-- START Page extract --
There are several possible reasons why you’re experiencing this problem:
Timeout Issue: This error often happens when a request takes longer than the configured timeout, which causes the client to close the connection before the server has a chance to respond. You can try increasing the timeout in your Nginx and Gunicorn configuration.
Memory Issue: Processing large files such as model files and large data inputs can consume a lot of memory. If the server doesn’t have enough memory, it may terminate processes, which could result in a broken pipe error. You can try increasing the memory of your server or optimizing your application to consume less memory.
Gunicorn Workers: Your application might be using more threads than Gunicorn workers can handle. Try increasing the number of workers. The rule of thumb for the number of workers in Gunicorn is (2 * $num_cores) + 1.
-- END Page extract --
-- START Recorded data --
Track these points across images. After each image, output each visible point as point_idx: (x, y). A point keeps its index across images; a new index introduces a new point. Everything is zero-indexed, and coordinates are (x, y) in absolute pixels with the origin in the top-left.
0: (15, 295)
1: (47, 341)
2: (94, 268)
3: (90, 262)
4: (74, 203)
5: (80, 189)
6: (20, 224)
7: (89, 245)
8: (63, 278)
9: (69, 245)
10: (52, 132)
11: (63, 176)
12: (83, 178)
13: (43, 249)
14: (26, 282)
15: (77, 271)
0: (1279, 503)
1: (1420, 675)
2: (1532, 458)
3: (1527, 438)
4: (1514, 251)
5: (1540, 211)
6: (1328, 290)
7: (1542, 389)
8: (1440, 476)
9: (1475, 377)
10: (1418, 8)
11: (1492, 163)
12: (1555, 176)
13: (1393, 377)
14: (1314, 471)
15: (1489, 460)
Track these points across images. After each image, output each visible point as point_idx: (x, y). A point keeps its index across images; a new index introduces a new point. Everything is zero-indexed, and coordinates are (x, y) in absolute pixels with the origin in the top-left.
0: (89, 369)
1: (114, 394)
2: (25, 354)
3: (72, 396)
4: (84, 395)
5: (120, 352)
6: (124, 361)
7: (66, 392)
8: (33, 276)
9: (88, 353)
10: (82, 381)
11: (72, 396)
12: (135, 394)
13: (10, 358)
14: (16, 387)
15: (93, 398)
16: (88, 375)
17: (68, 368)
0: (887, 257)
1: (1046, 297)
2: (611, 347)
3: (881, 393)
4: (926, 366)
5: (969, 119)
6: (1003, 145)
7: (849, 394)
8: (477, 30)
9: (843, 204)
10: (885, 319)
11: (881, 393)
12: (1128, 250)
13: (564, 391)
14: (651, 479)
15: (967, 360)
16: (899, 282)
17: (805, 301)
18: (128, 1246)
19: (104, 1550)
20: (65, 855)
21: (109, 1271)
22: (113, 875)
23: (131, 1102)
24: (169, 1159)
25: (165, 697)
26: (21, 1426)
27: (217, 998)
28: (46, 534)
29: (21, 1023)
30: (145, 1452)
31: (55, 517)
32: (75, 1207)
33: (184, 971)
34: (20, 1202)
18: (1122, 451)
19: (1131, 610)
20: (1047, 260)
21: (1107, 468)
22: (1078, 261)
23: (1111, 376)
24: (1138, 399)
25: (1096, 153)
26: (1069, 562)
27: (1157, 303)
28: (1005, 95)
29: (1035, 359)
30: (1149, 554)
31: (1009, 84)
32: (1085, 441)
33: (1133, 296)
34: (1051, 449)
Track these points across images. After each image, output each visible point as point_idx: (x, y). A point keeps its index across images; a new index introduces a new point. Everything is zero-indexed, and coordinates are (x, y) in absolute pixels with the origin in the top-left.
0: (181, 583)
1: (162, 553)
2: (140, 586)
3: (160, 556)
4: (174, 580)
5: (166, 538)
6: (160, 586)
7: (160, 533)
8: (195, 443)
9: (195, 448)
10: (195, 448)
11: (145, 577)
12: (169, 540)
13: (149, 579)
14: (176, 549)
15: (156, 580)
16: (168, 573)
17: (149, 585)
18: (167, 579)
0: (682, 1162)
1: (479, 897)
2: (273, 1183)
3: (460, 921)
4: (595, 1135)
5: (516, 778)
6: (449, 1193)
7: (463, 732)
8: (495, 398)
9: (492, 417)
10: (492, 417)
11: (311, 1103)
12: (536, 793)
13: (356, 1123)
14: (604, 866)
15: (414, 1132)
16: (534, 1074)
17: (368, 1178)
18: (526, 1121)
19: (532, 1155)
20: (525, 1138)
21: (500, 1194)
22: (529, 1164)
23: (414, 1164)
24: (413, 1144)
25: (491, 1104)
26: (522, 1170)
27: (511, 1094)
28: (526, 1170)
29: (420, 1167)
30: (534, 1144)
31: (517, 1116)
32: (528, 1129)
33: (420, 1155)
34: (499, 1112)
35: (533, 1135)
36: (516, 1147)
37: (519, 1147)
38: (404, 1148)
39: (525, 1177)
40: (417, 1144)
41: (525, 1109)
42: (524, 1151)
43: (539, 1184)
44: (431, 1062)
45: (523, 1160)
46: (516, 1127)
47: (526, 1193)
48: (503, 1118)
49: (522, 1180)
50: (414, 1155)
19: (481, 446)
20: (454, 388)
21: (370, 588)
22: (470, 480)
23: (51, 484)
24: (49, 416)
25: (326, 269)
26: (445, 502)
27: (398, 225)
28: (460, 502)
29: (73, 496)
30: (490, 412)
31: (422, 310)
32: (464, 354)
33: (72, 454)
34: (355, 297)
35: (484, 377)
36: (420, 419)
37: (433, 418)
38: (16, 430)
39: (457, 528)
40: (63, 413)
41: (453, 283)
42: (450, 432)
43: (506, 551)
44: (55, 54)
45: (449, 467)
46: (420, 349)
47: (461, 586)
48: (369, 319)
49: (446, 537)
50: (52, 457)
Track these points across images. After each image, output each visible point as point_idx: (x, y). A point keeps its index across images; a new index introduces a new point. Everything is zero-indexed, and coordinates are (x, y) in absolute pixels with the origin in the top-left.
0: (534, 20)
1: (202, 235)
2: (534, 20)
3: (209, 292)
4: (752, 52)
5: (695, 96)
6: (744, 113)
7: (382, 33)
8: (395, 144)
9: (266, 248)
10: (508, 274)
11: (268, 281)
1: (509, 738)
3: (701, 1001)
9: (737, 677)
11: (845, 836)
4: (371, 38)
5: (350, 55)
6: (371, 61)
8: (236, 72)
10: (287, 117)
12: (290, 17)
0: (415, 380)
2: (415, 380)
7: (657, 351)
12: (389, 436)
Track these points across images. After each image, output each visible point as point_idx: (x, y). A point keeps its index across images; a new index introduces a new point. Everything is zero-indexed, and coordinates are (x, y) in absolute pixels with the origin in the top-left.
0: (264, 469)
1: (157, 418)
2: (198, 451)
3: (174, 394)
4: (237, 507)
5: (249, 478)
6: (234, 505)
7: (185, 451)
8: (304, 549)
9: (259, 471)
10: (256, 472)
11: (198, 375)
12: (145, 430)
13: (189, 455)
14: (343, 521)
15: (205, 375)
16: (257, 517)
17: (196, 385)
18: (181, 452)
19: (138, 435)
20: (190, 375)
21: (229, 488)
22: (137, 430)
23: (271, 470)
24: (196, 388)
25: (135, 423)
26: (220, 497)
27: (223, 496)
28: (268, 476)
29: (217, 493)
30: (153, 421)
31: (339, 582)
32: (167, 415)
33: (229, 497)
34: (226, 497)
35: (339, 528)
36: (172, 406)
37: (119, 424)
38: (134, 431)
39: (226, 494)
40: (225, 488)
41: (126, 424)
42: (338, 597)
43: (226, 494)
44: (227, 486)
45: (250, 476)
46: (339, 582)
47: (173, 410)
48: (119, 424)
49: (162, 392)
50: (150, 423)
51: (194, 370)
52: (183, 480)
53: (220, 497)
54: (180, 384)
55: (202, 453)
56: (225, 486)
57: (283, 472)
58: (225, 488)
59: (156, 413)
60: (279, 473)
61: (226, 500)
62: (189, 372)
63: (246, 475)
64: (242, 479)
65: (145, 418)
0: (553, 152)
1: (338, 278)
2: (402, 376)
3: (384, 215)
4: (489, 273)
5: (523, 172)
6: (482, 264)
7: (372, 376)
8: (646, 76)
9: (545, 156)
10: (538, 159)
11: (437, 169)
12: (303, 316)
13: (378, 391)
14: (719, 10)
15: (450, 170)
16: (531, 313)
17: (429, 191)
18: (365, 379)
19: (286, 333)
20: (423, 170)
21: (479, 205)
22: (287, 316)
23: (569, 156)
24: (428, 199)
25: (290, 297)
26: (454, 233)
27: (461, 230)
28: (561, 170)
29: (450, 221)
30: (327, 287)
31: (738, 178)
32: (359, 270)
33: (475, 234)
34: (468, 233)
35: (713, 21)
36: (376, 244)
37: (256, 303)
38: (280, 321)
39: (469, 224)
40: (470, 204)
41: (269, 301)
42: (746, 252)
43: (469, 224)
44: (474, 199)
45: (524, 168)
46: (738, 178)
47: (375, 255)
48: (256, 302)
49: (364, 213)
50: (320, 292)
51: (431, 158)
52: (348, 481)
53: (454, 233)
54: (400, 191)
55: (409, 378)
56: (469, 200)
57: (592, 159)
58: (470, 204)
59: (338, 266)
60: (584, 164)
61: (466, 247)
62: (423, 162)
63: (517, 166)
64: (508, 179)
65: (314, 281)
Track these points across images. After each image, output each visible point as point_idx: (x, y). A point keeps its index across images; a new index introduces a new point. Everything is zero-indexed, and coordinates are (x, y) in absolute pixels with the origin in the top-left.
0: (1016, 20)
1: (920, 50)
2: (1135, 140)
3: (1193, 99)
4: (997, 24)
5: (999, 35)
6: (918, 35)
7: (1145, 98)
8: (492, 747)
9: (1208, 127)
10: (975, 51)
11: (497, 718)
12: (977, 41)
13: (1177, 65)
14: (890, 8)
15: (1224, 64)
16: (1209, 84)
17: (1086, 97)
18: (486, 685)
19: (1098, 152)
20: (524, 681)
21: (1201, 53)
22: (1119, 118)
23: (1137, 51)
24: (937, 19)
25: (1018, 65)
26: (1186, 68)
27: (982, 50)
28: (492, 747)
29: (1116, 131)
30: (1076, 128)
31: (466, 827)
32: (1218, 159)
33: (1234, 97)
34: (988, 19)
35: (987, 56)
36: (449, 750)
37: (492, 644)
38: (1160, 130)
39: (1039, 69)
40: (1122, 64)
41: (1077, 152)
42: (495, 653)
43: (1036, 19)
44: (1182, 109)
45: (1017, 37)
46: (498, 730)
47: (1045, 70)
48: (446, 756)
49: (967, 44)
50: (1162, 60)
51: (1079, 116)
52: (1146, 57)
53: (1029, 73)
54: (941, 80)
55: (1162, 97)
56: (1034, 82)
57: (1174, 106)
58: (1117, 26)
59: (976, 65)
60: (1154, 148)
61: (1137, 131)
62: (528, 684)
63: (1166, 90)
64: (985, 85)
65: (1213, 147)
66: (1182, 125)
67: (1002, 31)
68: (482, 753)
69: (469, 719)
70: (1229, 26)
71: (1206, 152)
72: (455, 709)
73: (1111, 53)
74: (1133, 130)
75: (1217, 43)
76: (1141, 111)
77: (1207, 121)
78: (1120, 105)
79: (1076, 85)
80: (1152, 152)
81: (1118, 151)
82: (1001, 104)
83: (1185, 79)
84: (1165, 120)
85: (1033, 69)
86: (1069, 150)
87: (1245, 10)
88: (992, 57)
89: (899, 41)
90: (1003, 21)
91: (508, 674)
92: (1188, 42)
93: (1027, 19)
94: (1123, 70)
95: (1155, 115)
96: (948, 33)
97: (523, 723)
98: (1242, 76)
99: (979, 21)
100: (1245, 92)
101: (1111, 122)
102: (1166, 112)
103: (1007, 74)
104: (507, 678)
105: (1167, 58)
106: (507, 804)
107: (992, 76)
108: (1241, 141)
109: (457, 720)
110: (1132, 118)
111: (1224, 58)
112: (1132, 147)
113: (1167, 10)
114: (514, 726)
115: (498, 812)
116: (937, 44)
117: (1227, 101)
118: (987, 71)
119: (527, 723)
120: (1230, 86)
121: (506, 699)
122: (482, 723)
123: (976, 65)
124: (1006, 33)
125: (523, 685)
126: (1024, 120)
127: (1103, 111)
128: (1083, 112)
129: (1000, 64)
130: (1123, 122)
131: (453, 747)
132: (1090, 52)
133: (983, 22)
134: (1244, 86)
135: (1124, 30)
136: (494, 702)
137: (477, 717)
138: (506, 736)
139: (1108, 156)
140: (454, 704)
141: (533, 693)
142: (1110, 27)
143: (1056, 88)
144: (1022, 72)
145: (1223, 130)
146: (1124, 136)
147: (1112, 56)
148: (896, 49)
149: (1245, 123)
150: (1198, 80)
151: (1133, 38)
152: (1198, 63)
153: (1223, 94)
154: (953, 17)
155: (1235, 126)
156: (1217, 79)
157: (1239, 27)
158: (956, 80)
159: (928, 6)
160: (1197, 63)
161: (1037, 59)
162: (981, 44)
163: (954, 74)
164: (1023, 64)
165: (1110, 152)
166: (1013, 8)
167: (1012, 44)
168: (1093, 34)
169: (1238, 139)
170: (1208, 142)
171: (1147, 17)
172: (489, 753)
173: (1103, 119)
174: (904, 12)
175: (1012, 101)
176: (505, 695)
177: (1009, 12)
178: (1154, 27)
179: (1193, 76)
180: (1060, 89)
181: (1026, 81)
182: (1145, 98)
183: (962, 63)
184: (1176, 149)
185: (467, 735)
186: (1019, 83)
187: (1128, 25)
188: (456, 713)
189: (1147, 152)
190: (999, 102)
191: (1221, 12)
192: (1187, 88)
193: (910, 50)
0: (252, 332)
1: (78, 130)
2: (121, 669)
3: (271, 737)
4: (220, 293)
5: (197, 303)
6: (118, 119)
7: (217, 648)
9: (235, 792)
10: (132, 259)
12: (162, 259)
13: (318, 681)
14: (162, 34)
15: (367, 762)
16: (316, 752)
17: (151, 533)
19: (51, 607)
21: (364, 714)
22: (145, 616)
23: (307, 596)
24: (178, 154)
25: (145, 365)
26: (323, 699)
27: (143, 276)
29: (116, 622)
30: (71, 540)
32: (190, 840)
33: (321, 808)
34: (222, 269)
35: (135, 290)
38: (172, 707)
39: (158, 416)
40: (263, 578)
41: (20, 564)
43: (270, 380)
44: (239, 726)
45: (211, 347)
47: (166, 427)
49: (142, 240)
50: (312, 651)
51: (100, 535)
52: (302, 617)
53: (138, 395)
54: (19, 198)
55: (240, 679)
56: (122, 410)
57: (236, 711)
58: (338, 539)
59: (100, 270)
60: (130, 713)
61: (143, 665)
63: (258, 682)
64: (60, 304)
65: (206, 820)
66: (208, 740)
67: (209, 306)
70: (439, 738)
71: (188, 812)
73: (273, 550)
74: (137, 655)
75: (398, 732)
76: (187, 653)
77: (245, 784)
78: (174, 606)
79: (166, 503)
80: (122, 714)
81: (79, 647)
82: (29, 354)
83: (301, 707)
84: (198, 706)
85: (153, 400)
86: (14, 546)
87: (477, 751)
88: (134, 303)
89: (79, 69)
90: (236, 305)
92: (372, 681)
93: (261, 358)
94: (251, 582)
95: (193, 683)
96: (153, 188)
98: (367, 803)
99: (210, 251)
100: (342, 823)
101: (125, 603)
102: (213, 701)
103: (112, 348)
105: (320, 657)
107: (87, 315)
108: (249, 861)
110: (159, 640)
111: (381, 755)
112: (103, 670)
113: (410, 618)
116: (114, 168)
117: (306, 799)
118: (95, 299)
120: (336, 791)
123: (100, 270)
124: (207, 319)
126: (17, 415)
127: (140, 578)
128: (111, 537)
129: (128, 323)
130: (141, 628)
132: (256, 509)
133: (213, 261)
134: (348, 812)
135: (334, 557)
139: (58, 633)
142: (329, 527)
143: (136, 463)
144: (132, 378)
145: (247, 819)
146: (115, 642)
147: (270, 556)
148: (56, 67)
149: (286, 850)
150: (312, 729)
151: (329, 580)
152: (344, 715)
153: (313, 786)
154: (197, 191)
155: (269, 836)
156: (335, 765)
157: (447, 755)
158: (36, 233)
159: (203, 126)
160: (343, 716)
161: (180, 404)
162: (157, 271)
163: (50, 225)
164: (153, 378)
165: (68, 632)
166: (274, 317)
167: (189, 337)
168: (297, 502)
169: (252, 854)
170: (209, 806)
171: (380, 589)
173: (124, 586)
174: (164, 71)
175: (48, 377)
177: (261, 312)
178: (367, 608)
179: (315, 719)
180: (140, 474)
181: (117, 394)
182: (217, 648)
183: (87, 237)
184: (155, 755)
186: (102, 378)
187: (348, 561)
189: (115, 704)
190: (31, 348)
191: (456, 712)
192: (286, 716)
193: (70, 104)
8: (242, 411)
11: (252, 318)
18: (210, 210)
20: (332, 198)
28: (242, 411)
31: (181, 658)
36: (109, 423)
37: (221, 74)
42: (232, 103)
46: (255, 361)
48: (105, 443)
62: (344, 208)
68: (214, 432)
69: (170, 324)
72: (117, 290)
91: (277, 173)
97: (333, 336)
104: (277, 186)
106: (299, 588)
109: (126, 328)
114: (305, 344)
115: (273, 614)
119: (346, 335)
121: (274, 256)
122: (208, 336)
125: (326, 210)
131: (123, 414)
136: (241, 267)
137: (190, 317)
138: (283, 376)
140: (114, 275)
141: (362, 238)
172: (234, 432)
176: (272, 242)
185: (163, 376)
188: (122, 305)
-- END Recorded data --
Problem requirements:
From the notes on the broken pipe error, return the passage starting at "Memory Issue: Processing" and ending at "(2 * $num_cores) + 1.", word for word.

Reply:
Memory Issue: Processing large files such as model files and large data inputs can consume a lot of memory. If the server doesn’t have enough memory, it may terminate processes, which could result in a broken pipe error. You can try increasing the memory of your server or optimizing your application to consume less memory.
Gunicorn Workers: Your application might be using more threads than Gunicorn workers can handle. Try increasing the number of workers. The rule of thumb for the number of workers in Gunicorn is (2 * $num_cores) + 1.